[EXCERPT PROVIDED — start]
As you can probably tell from the previous entry, I am aware of—and responsive to—food trends. So, when I received a container of lavender sea salt for Christmas from my sister Sara, the first place my mind went was to salt-topped candies, which are all the rage these days. Minimal searching online led to this recipe on Epicurious, which I decided to use. Originally, I was planning either to use a chocolate truffle recipe or a caramel one, but when I saw the Chocolate Caramel recipe, it seemed like a nice compromise. This was the inaugural use of my new Le Creuset 5 1/2-qt. French Oven, and it performed perfectly. It was especially nice to have a pan with a light-colored interior, because it was so simple to keep an eye on the color of the sugar syrup as it cooked. I don’t have a candy thermometer, so I made a sort of ghetto version of one with my digital remote thermometer by using a clothespin to attach the probe to the side of the pan.

the caramel cooking


I made these as a present for a coworker at our holiday gift exchange. I went shopping for wax candy wrappers, as the recipe suggested, but I found only foil ones, which actually turned out to be a good thing as the candy ended up sticking to wax paper and parchment. I also found an inexpensive candy box at the same store (my favorite restaurant supply store in LA) that fit 24 wrapped candies. Paired with a gift card to the trendy frozen yogurt store that keeps popping up all around town, I thought it made a great gift (and apologies for sounding self-satisfied—a big pet peeve of mine).


Lavender Sea Salt Chocolate Caramels
very slightly adapted from Epicurious.com

-2 cups heavy cream
-10 1/2 oz. fine-quality bittersweet chocolate (no more than 60% cacao, if marked), finely chopped*
-1 3/4 cup sugar
-1/2 cup light corn syrup
-1/4 cup water
-1/4 teaspoon salt
-3 tablespoons flaky sea salt, such as Maldon*
-vegetable oil for greasing

Line bottom and sides of an 8-inch straight-sided metal baking pan with 2 long sheets of crisscrossed parchment. Bring cream just to a boil in a 1- to 1 1/2-quart heavy saucepan over moderately high heat, then remove from heat and add chocolate. Let stand 1 minute, then stir until chocolate is melted and mixture is smooth.
[EXCERPT PROVIDED — finish]
[RECORDED INFORMATION — start]
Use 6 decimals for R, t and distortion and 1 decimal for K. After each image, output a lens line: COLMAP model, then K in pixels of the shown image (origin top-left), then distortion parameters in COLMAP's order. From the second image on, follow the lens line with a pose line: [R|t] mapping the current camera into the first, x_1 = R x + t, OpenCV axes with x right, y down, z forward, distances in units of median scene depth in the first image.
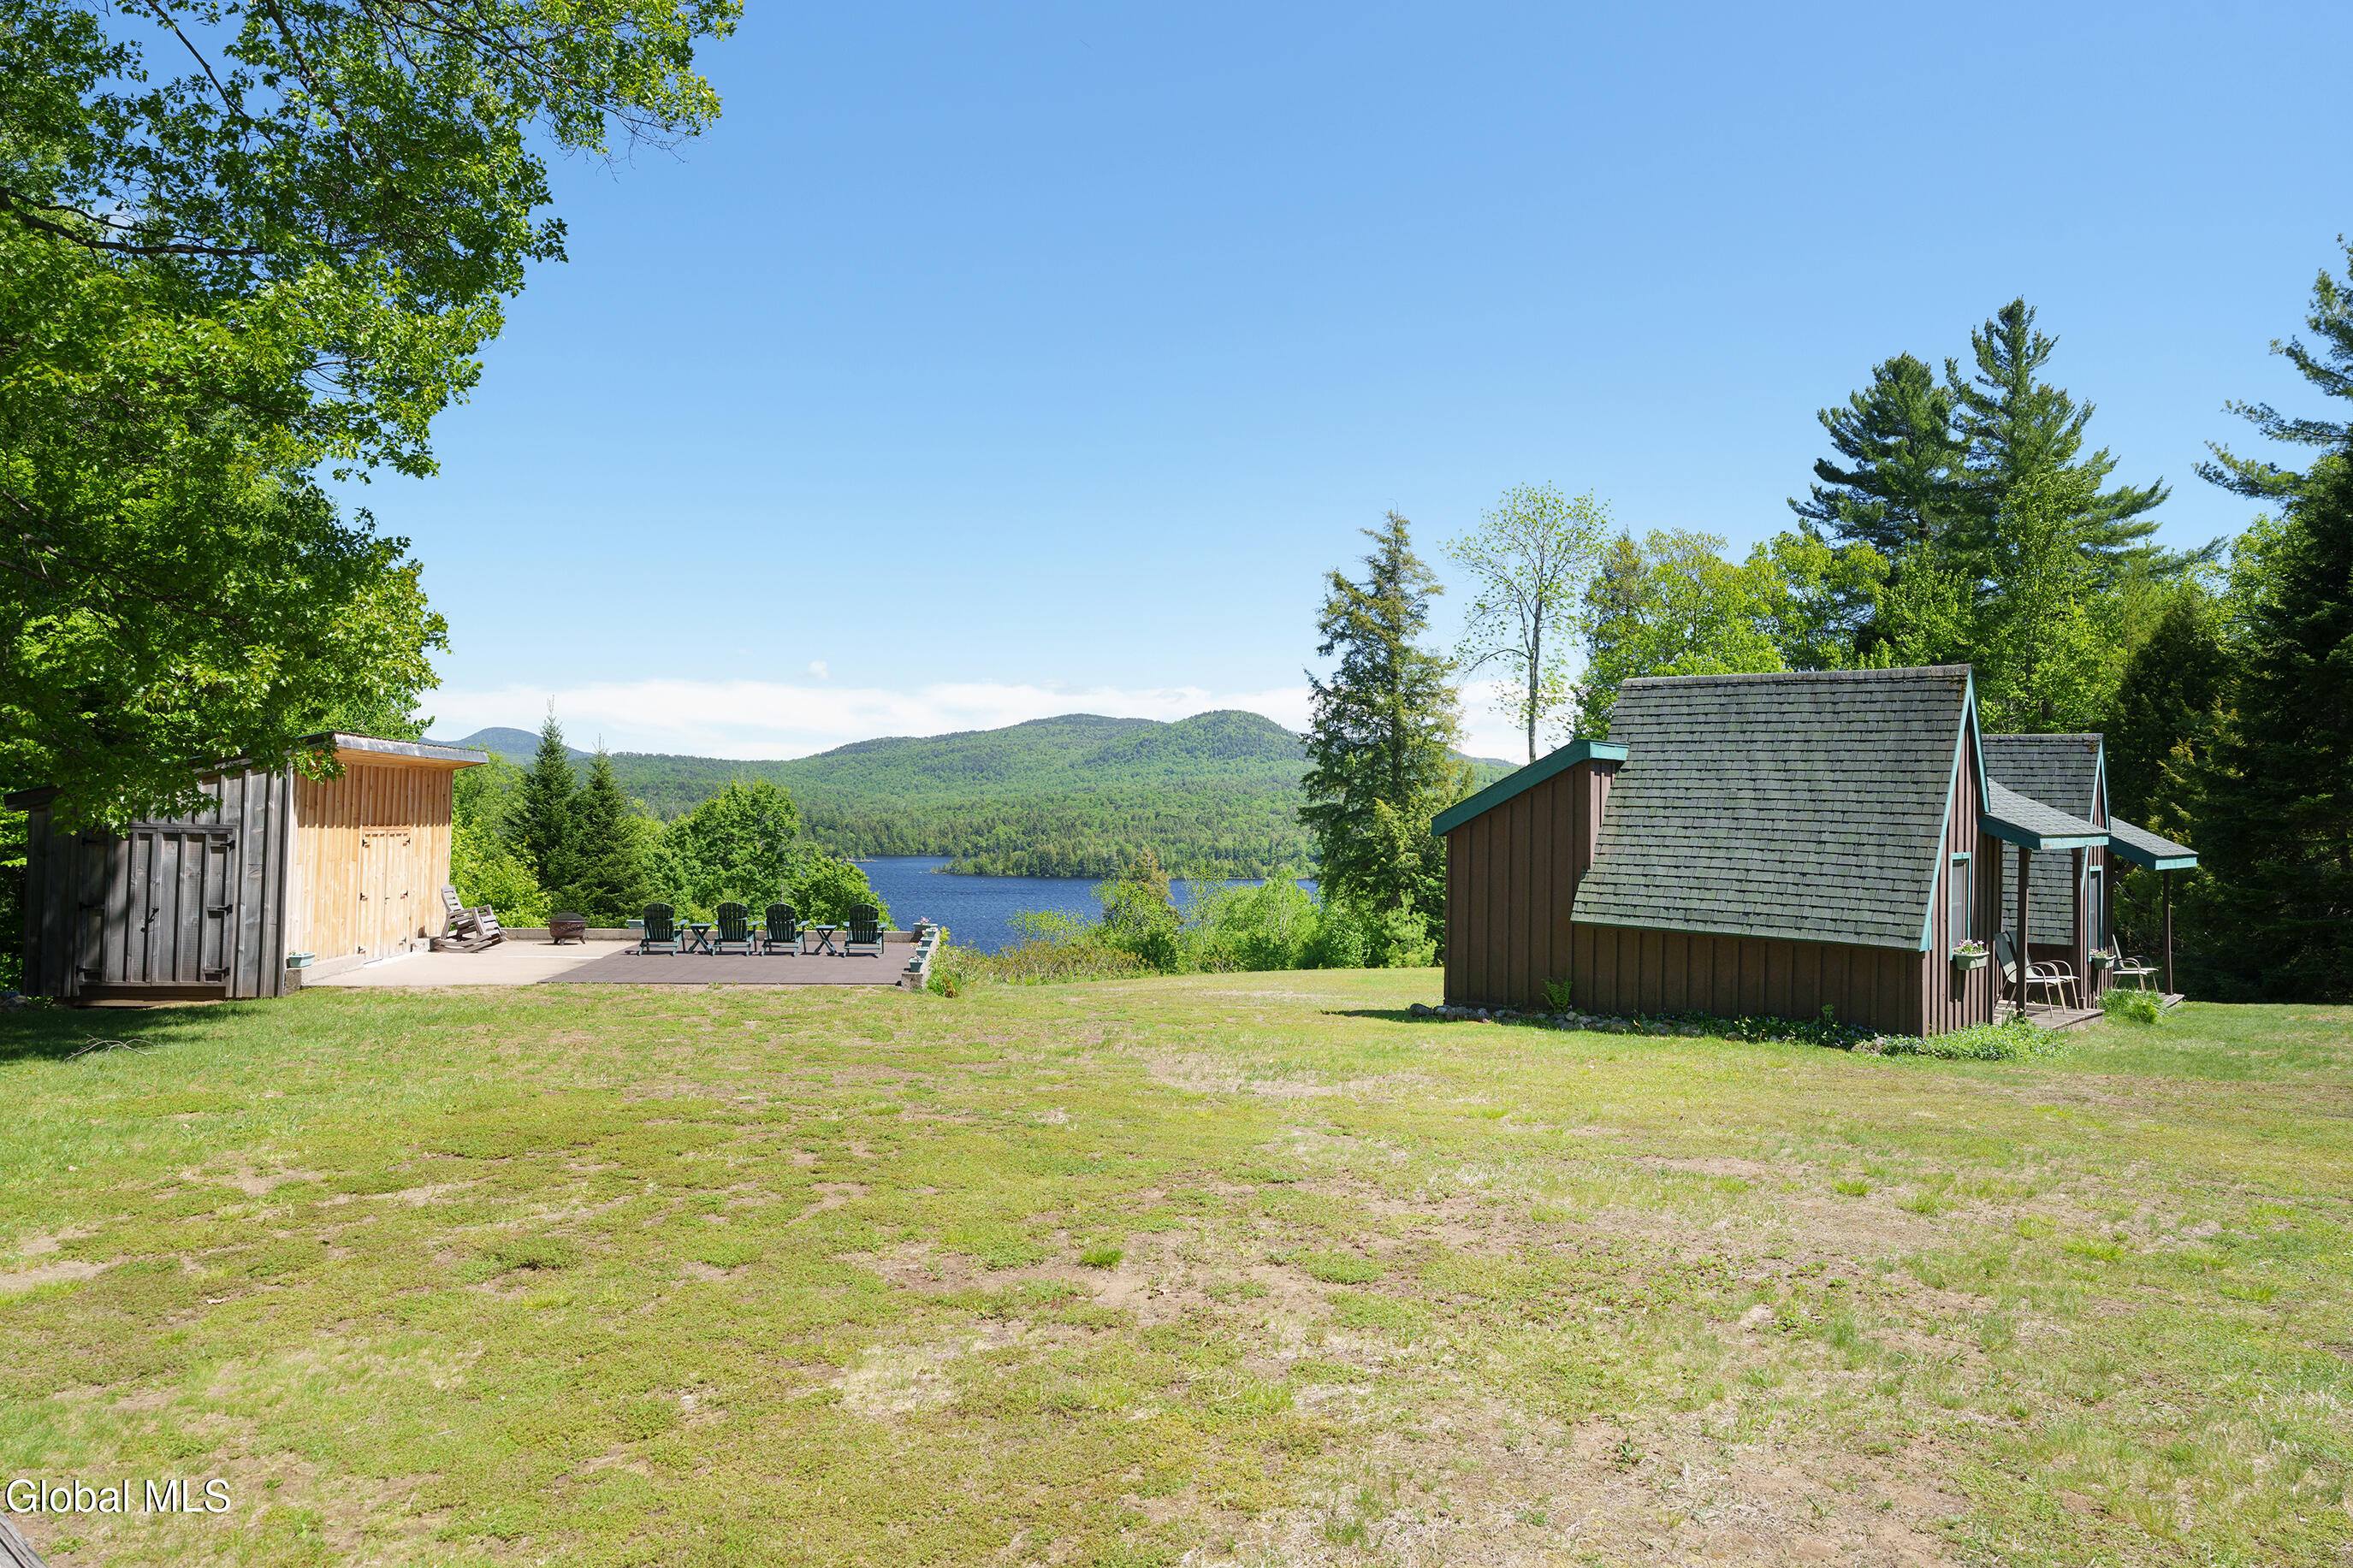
lens RADIAL K [[1494.6, 0, 1176.5], [0, 1494.6, 784.0], [0, 0, 1]] dist [-0.001163, -0.000400]
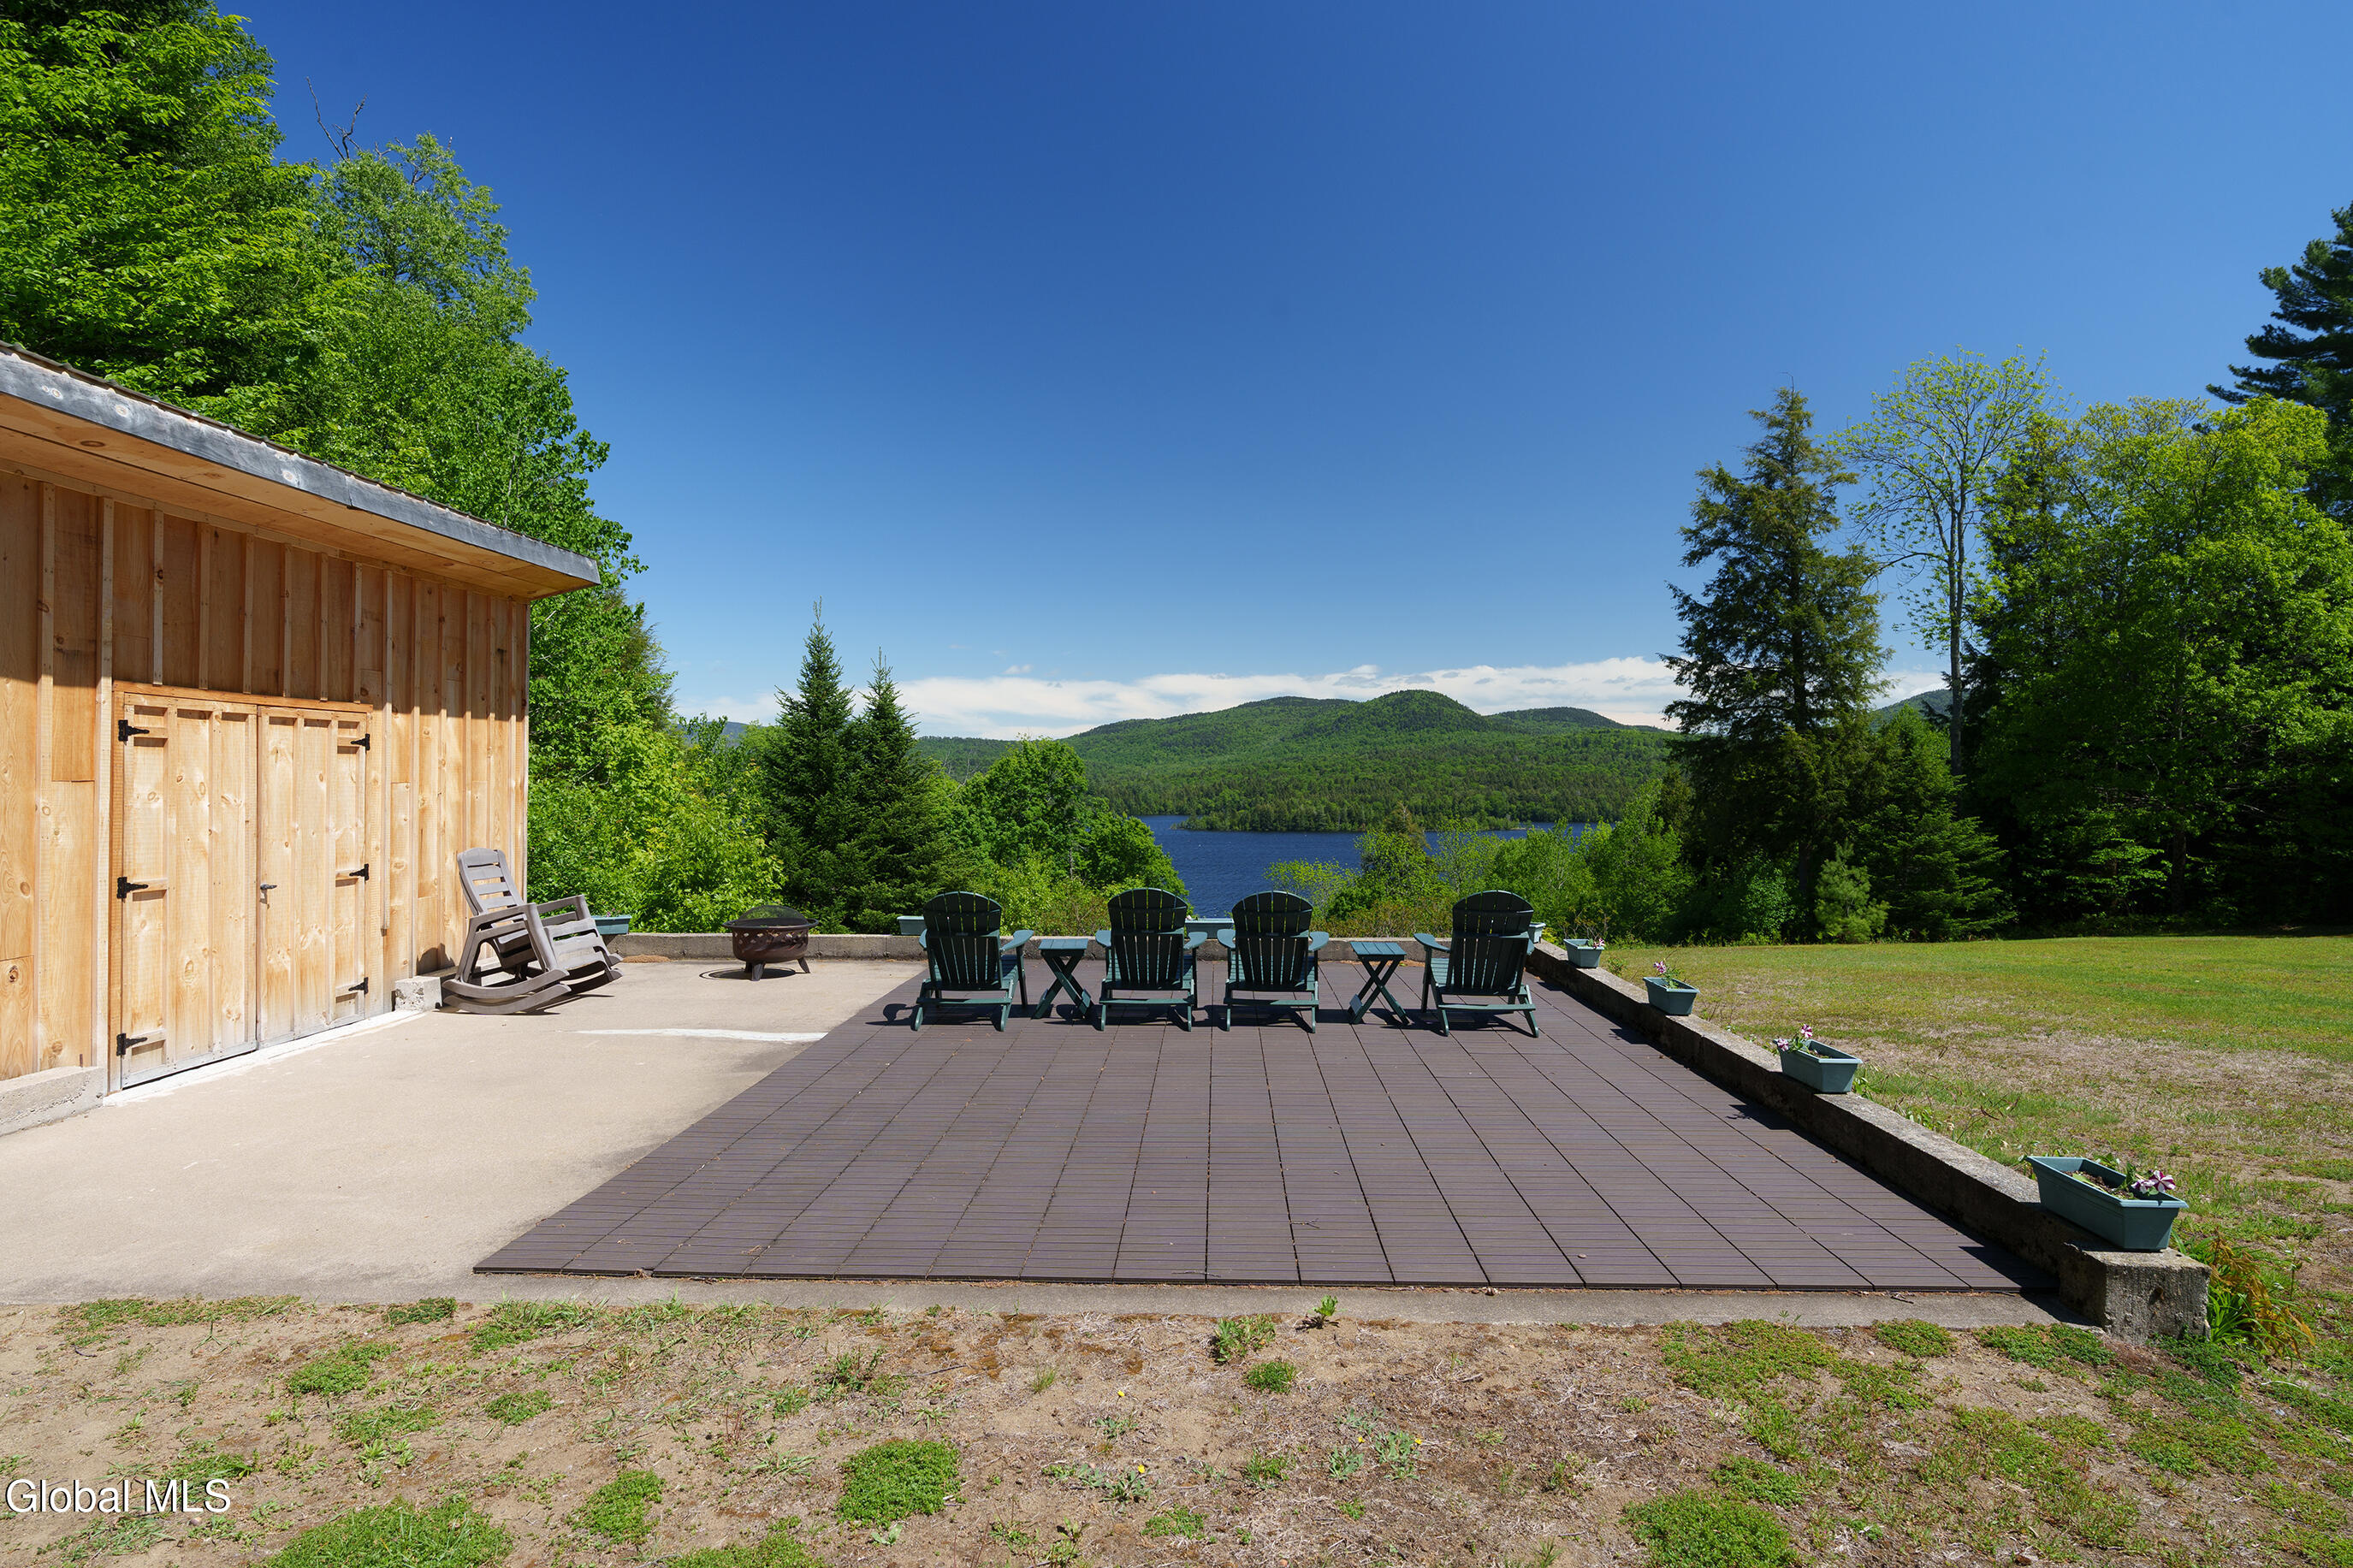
lens RADIAL K [[1235.0, 0, 1183.1], [0, 1235.0, 773.5], [0, 0, 1]] dist [-0.002138, -0.000655]
pose [[0.988470, -0.017848, -0.150359, -0.089850], [0.020179, 0.999698, 0.013994, 0.017145], [0.150064, -0.016867, 0.988532, 0.258126]]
[RECORDED INFORMATION — finish]
* PARTS OF THE EXERCISE
(1) Name every ingredient in the ingredient list of the caramel post.
(2) Please repeat the caramel post word for word between "I made these" and "peeve of mine).", inclusive.

* TASK RESULTS
(1) Heavy cream, bittersweet chocolate, sugar, light corn syrup, water, salt, flaky sea salt, and vegetable oil.

(2)
I made these as a present for a coworker at our holiday gift exchange. I went shopping for wax candy wrappers, as the recipe suggested, but I found only foil ones, which actually turned out to be a good thing as the candy ended up sticking to wax paper and parchment. I also found an inexpensive candy box at the same store (my favorite restaurant supply store in LA) that fit 24 wrapped candies. Paired with a gift card to the trendy frozen yogurt store that keeps popping up all around town, I thought it made a great gift (and apologies for sounding self-satisfied—a big pet peeve of mine).